Of course the mounting land-use disputes over solar and wind development are legion, and somewhat inevitable for technologies with such an inherently large land footprint. But it’s curious that in an article otherwise exercised over the environmental sins of the Trump Administration, Mulvaney actually takes Trump’s side here. Trump, after all, continues to push his Treasury and Interior Departments to erect as many bureaucratic obstacles as possible to solar and wind development. Does that make Trump pro-environmental, in Mulvaney’s understanding? He doesn’t exactly say.
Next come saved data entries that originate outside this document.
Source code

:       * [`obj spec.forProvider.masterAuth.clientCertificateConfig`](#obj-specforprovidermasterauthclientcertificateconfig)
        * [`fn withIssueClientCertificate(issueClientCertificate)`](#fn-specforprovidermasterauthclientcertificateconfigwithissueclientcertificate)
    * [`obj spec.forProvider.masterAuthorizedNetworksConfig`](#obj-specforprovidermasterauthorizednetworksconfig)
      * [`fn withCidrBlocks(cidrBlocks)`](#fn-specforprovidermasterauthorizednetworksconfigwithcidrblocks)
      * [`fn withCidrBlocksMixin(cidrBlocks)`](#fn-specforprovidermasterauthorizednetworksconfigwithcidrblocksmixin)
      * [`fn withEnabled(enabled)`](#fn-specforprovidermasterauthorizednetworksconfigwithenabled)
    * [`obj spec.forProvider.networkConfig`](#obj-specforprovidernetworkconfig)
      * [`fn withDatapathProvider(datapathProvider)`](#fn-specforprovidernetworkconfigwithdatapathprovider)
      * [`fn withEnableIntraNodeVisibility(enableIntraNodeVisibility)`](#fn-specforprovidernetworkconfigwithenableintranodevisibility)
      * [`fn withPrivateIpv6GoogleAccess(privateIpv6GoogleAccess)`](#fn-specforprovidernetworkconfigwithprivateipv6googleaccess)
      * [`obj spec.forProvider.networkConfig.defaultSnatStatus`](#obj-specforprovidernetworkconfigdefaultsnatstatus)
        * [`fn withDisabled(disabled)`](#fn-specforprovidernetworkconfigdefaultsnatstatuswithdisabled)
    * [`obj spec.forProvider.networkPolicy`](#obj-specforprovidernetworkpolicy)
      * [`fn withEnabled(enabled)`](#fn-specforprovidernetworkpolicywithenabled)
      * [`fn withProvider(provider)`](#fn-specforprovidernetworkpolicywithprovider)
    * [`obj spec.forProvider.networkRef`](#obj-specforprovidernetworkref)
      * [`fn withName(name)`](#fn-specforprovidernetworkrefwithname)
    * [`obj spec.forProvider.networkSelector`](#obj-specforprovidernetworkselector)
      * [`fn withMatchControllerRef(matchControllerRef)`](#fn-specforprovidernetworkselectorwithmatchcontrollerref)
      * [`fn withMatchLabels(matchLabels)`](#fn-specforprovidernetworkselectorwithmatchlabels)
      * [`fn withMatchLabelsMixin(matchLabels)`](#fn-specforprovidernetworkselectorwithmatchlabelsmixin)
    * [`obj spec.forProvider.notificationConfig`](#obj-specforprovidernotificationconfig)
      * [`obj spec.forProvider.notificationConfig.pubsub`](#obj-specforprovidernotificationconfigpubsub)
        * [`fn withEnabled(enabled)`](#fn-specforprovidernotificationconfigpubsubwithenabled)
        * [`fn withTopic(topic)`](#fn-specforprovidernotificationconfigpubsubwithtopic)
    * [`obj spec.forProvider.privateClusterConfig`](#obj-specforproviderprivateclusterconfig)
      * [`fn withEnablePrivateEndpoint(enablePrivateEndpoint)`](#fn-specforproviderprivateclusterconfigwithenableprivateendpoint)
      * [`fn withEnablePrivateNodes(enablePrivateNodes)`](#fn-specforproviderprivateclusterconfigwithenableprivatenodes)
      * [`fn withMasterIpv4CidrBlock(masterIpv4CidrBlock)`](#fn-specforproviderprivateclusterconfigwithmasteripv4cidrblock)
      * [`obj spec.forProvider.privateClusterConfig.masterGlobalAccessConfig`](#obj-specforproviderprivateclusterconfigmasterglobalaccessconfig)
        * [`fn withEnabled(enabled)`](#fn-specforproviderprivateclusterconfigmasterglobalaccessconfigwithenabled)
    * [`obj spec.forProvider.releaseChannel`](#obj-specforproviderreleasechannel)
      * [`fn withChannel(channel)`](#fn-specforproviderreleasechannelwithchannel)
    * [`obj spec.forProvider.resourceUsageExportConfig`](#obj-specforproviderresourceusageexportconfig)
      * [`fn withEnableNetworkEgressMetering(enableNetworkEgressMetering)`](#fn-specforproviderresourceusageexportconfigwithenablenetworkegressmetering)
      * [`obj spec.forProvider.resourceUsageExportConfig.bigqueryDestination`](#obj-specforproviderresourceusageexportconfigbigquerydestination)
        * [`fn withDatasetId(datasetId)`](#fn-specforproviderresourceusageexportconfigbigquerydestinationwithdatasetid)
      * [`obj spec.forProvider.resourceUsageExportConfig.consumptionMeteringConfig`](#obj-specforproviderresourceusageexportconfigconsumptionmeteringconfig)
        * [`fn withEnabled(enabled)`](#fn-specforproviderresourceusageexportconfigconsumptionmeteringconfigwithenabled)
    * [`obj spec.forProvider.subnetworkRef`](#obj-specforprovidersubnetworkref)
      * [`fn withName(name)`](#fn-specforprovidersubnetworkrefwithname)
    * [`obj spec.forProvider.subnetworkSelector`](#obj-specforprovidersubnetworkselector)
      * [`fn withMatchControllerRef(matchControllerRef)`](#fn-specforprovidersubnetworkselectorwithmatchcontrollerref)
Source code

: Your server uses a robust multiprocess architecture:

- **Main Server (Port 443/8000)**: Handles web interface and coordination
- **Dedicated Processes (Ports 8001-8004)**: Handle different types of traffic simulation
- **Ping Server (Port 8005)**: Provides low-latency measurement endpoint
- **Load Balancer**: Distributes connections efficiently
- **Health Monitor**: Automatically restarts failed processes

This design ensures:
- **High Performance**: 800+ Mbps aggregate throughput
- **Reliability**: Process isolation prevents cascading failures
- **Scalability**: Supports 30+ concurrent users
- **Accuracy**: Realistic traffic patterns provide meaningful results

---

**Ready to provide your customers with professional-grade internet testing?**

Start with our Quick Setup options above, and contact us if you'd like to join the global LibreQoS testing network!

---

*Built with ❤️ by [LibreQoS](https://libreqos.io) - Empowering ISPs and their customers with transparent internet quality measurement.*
Or consider the forests. Mulvaney warns about the Trump Administration’s orders to limit environmental review of timber harvesting, and for the USFS itself to increase timber production by 25 percent. Environmentalists have long cast timber producers as villains, neglecting the fact that agriculture, not logging, is the chief driver of deforestation. Indeed, timber is actually a case study of the absolute decoupling of human well-being from environmental impacts—absolute global wood consumption peaked in the early 1990s, even as global populations have risen by over three billion people. More to the point, Mulvaney ignores that foresters now understand mechanical thinning of forests as essential to mitigating the megafire risk that has accumulated over a century of fire suppression. Today, the biggest opponents of responsible forest management come from the institutional environmental movement, who use laws like NEPA to obstruct forest management projects until wildfires burn down the forest anyway.
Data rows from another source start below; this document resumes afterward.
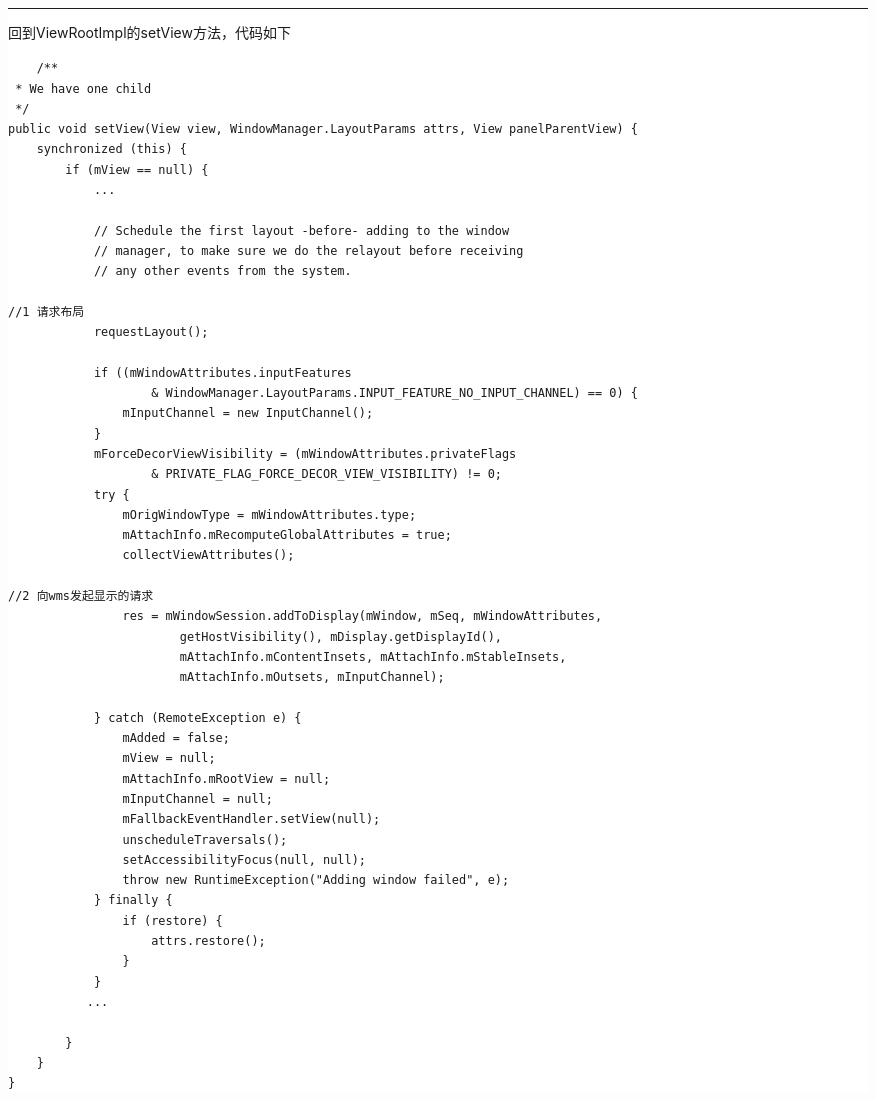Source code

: 
***

回到ViewRootImpl的setView方法，代码如下
	
	    /**
     * We have one child
     */
    public void setView(View view, WindowManager.LayoutParams attrs, View panelParentView) {
        synchronized (this) {
            if (mView == null) {
                ...

                // Schedule the first layout -before- adding to the window
                // manager, to make sure we do the relayout before receiving
                // any other events from the system.

	//1 请求布局
                requestLayout();

                if ((mWindowAttributes.inputFeatures
                        & WindowManager.LayoutParams.INPUT_FEATURE_NO_INPUT_CHANNEL) == 0) {
                    mInputChannel = new InputChannel();
                }
                mForceDecorViewVisibility = (mWindowAttributes.privateFlags
                        & PRIVATE_FLAG_FORCE_DECOR_VIEW_VISIBILITY) != 0;
                try {
                    mOrigWindowType = mWindowAttributes.type;
                    mAttachInfo.mRecomputeGlobalAttributes = true;
                    collectViewAttributes();

	//2 向wms发起显示的请求
                    res = mWindowSession.addToDisplay(mWindow, mSeq, mWindowAttributes,
                            getHostVisibility(), mDisplay.getDisplayId(),
                            mAttachInfo.mContentInsets, mAttachInfo.mStableInsets,
                            mAttachInfo.mOutsets, mInputChannel);

                } catch (RemoteException e) {
                    mAdded = false;
                    mView = null;
                    mAttachInfo.mRootView = null;
                    mInputChannel = null;
                    mFallbackEventHandler.setView(null);
                    unscheduleTraversals();
                    setAccessibilityFocus(null, null);
                    throw new RuntimeException("Adding window failed", e);
                } finally {
                    if (restore) {
                        attrs.restore();
                    }
                }
               ...
                
            }
        }
    }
The list goes on. Mulvaney decries the recent de-extinction of the dire wolf, something I for one consider to be a remarkable victory for conservationists. He says that harvesting seafloor nodules could be an “environmental disaster,” while research suggests that seafloors are less biotically sensitive ecosystems than those on the land.
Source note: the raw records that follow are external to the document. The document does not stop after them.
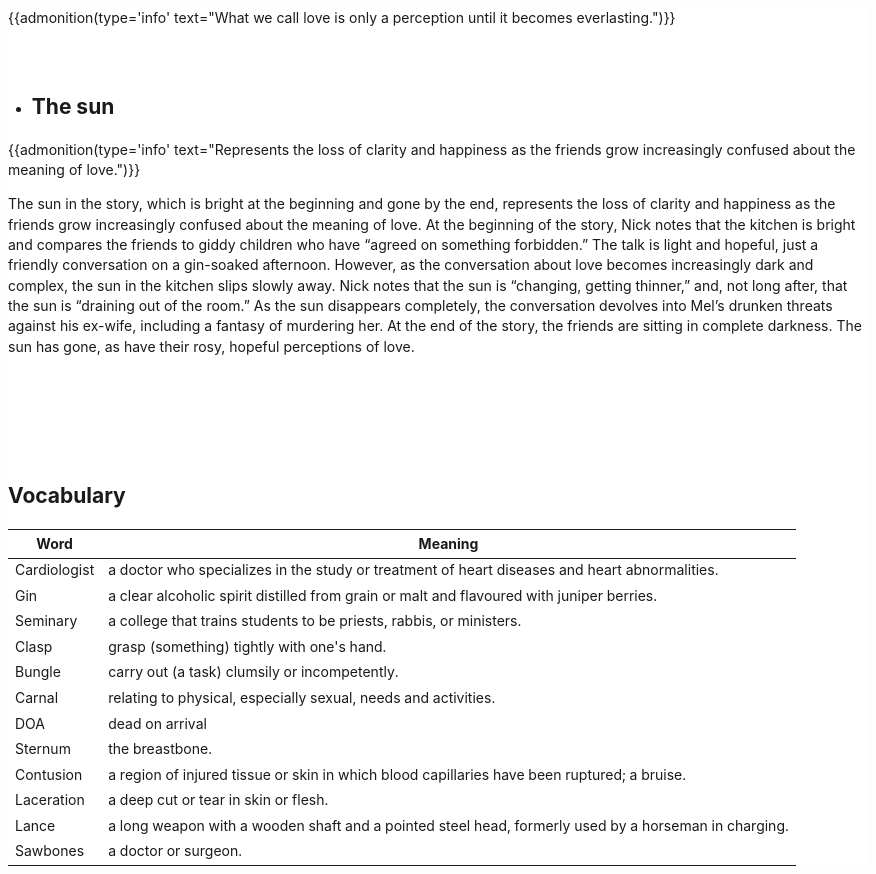 {{admonition(type='info' text="What we call love is only a perception until it becomes everlasting.")}}

<br>

- ## The sun

{{admonition(type='info' text="Represents the loss of clarity and happiness as the friends grow increasingly confused about the meaning of love.")}}

The sun in the story, which is bright at the beginning and gone by the end, represents the loss of clarity and happiness as the friends grow increasingly confused about the meaning of love. At the beginning of the story, Nick notes that the kitchen is bright and compares the friends to giddy children who have “agreed on something forbidden.” The talk is light and hopeful, just a friendly conversation on a gin-soaked afternoon. However, as the conversation about love becomes increasingly dark and complex, the sun in the kitchen slips slowly away. Nick notes that the sun is “changing, getting thinner,” and, not long after, that the sun is “draining out of the room.” As the sun disappears completely, the conversation devolves into Mel’s drunken threats against his ex-wife, including a fantasy of murdering her. At the end of the story, the friends are sitting in complete darkness. The sun has gone, as have their rosy, hopeful perceptions of love.

<br>
<br>
<br>
<br>

## Vocabulary

| Word | Meaning |
| -------------- | --------------- |
| Cardiologist | a doctor who specializes in the study or treatment of heart diseases and heart abnormalities. |
| Gin | a clear alcoholic spirit distilled from grain or malt and flavoured with juniper berries. |
| Seminary | a college that trains students to be priests, rabbis, or ministers. |
| Clasp | grasp (something) tightly with one's hand. |
| Bungle | carry out (a task) clumsily or incompetently. |
| Carnal | relating to physical, especially sexual, needs and activities. |
| DOA | dead on arrival |
| Sternum | the breastbone. |
| Contusion | a region of injured tissue or skin in which blood capillaries have been ruptured; a bruise. |
| Laceration | a deep cut or tear in skin or flesh. |
| Lance | a long weapon with a wooden shaft and a pointed steel head, formerly used by a horseman in charging. |
| Sawbones | a doctor or surgeon. |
What counts as pro-environmentally friendly in all of these cases is deeply contested, and depends on which environments we’re talking about, and what the benefits are to the local and global commons. While Muir wanted to protect Hetch Hetchy Valley, Pinchot wanted to consolidate reservoir construction in one geography while minimizing it elsewhere. While environmentalists like Mulvaney describe all technological development in conspiratorial terms, we ecomodernists and abundance advocates understand that technological innovation and decoupling can actually strengthen the protection of the natural world.
So if you want to see more solar energy, critical minerals production, responsible forest management, and de-extinct species, you might not be anti-environmental, but you may be anti-environmentalist. And that’s not a bad thing.
Good piece, as usual. For me, the best angle to view the differences is through the lens of trade-offs. From your description, Mulvaney is unwilling to make any trade-off. But the problem is that advocating for a maximalist view of preservations (i.e., no "environmental" usage) runs headlong into the actual choices (and needs) of humans on an everyday basis. It suffers from the Nirvana fallacy. People will absolutely use the environment, and if you don't have "Wise Use" the reality is unwise use.